• [Exercise]
Answer these from the article on the former Golden Corral in Wake Forest, marking each answer (a), (b) or (c):
(a) How much did David Foye pay for the building, and on what date?
(b) By when does Foye plan to open the Flavor District?
(c) In which cities and years did Foye's two Kitchen Archive locations open?

A former Golden Corral location in Wake Forest has been sold and is set to be transformed into a commercial kitchen with room for over a dozen vendors.

David Foye purchased the building at 11016 Capital Blvd. for $2.4 million on Sept. 21 to expand his food hosting business under the Foye Group, according to Wake County deed records. The 11,628-square-foot space located near South Main Street previously was part of the all-you-can-eat franchise before the location closed amid the pandemic last year. The restaurant was part of Platinum Corral, the second-largest Golden Corral franchisee, which filed for bankruptcy in April.

The property covers 2.67 acres and has a total assessed value of about $3.3 million, according to county records. The seller, HP-Wake Forest GC LLC, previously acquired the property for $3.93 million

Foye plans to invest a total of $4 million in the space, which he will call the Flavor District, to create 14 private suites and kitchens for various restaurants and established businesses to lease and offer delivery and takeout services. Foye has started the process as restaurants deal with the lingering effects of the pandemic, including increased food costs and supply chain issues. He plans to open the Flavor District by March 2022.

“I’m taking what used to be a large buffet restaurant and compartmentalizing it into 20 mini businesses,” he said. “It will almost operate as a virtual food court.”

He currently owns The Kitchen Archive, two commissary kitchens that house food trucks and caterers, which opened in Durham in 2017 and in Raleigh in 2019.

The Flavor District also will provide opportunities for businesses through lower operating costs than traditional brick-and-mortar
establishments, Foye said. It also will have a ghost kitchen element.

“Through the 2000s there’s been a rise in the number of food trucks you’ll see on the road across the country,” he added. “One of the things the state of North Carolina requires is that mobile business has health inspected location in which they prepare
their food, so I’ll help them with that.”

Also, the businesses at the renovated facility will be accessible through third-party food delivery services. Foye’s current businesses have excelled despite the pandemic, he said, and he anticipates sales will continue to grow since the commissary kitchen trend has taken off in major cities.

“Covid has served as a catalyst for this,” Foye said. “People have become more cautious about eating out and sitting inside establishments. Even before the pandemic, [the trend] was on the rise. There’s a place for a good dining experience but in a lot of cases, people
just want to have good food wherever they are — whether they’re in their apartment, at work or in the park.

• [Dataset entries]
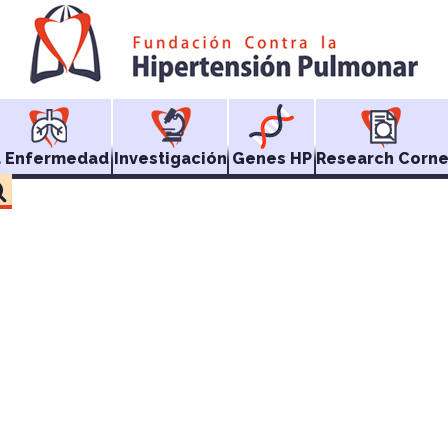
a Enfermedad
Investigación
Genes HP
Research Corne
==
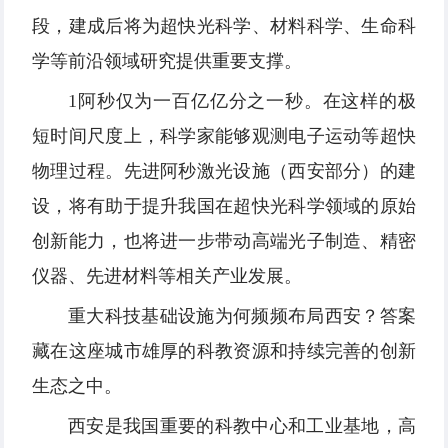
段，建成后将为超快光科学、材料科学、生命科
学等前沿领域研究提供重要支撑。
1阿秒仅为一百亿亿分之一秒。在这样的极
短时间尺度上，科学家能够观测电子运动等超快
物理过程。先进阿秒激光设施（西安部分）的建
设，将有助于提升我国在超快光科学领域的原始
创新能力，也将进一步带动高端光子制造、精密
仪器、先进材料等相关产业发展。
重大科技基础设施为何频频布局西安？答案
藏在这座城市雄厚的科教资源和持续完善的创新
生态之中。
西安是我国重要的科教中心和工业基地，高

• [Solution for this task]
(a) $2.4 million, on Sept. 21
(b) By March 2022
(c) Durham in 2017 and Raleigh in 2019